Improved gold recovery by DRD
Additional benefits expected from the conversion include enhanced leaching conditions, lower maintenance costs and higher water storage capacity in the current thickeners.
FWGR managing director, Kevin Kruger, says: “Construction is on schedule with the thickener steelwork being erected and modifications to the mill progressing well. Commissioning is expected in November 2021.”
Prior to its acquisition, DP2 treated 180 000 tonnes per month of waste rock. Post-acquisition, the plant was converted from closed-circuit hard rock milling to three-stage cyclone milling, in an open-circuit configuration, of the coarser fractions in the slimes reclaimed from the Driefontein No. 5 dump.
“The open-circuit configuration was used due to the limited thickening capacity of the original circuit, the need for a leach density of around 1.45, and to contain capital expenditure,” says Kruger.
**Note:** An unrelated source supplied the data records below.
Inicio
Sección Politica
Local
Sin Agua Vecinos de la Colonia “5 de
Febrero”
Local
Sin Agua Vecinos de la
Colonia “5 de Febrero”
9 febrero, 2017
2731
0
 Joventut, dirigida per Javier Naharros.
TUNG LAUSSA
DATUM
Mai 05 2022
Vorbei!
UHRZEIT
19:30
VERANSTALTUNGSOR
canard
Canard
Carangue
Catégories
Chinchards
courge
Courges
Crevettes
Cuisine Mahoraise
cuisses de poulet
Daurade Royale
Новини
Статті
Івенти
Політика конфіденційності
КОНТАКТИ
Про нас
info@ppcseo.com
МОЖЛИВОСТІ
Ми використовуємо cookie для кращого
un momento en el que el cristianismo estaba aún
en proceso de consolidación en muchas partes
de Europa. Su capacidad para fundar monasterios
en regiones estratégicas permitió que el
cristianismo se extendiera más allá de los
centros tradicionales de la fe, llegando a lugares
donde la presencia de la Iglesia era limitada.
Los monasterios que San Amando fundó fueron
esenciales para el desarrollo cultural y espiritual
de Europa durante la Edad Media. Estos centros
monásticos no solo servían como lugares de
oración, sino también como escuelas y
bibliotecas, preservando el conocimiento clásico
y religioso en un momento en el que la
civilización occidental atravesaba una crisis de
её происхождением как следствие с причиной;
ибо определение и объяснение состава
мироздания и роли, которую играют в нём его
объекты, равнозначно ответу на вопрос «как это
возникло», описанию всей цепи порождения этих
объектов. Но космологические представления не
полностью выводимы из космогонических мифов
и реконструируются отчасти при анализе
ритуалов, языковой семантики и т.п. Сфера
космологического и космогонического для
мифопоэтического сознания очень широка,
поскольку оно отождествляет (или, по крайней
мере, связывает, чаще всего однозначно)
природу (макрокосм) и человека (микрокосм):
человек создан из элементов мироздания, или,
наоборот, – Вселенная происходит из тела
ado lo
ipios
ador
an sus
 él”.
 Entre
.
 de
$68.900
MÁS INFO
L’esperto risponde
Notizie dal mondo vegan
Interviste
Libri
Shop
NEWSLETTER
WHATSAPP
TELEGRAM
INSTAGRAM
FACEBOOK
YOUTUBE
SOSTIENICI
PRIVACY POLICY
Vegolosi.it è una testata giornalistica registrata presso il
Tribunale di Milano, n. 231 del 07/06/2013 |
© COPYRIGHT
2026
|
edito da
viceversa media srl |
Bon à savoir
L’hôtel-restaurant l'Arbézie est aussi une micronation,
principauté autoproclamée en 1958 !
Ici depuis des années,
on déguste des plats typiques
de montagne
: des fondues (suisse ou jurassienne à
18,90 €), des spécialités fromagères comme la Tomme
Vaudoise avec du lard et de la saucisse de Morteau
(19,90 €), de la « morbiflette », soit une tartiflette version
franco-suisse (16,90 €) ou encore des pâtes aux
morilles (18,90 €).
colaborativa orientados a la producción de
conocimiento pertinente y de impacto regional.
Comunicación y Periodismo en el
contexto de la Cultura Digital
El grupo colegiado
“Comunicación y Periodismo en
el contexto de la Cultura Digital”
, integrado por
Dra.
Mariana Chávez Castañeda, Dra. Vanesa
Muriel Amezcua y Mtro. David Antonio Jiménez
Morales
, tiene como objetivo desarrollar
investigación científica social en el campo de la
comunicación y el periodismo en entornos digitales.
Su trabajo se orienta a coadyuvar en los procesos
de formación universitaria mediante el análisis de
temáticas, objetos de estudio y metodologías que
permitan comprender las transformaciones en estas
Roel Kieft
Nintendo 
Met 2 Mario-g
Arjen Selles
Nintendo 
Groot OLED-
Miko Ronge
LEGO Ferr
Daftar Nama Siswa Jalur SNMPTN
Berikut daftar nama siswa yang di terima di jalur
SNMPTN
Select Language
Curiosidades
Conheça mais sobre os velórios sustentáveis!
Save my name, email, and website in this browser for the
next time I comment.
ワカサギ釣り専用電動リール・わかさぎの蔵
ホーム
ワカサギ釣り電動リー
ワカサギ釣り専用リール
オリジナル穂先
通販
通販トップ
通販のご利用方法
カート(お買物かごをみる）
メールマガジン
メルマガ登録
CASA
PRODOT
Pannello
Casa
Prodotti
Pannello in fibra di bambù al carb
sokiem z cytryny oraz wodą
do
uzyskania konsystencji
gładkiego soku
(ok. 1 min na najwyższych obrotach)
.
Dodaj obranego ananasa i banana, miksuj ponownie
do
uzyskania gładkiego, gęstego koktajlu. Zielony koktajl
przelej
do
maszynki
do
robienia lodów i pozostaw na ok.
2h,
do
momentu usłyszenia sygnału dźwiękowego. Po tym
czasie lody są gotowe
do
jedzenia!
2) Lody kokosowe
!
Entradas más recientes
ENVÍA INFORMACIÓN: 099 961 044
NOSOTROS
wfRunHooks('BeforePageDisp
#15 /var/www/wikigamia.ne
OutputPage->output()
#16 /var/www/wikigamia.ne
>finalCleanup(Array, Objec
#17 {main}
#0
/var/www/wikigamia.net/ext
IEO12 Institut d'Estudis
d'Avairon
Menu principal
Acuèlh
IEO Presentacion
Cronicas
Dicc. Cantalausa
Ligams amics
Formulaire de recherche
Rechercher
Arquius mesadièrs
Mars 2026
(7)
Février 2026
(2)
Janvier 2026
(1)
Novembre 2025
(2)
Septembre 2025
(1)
“Post commissioning and optimisation of the mill, improved gold recoveries of between 46% and 49% were achieved but fell short of recoveries of more than 50% which had been indicated from laboratory test work.”
As the new, regional plant planned as part of the previously announced second phase of development of FWGR will employ closed-circuit milling, it was decided to close the circuit on the current mill to align the two.
“This will ensure that higher-grade, coarser particles don’t get just a single pass through the mill but multiple passes until fine,” says Kruger.
The conversion to closed-circuit milling entails replacing the two tertiary cyclones with a cluster of cyclones that will classify the mill discharge, together with the primary and secondary cyclone overflows.
The coarse cluster underflow will report back to the mill and the finer cyclone overflow to a new 45-metre diameter high-rate thickener. The new thickener is required to adjust the slurry density to 1.45 for treatment in the carbon in leach plant.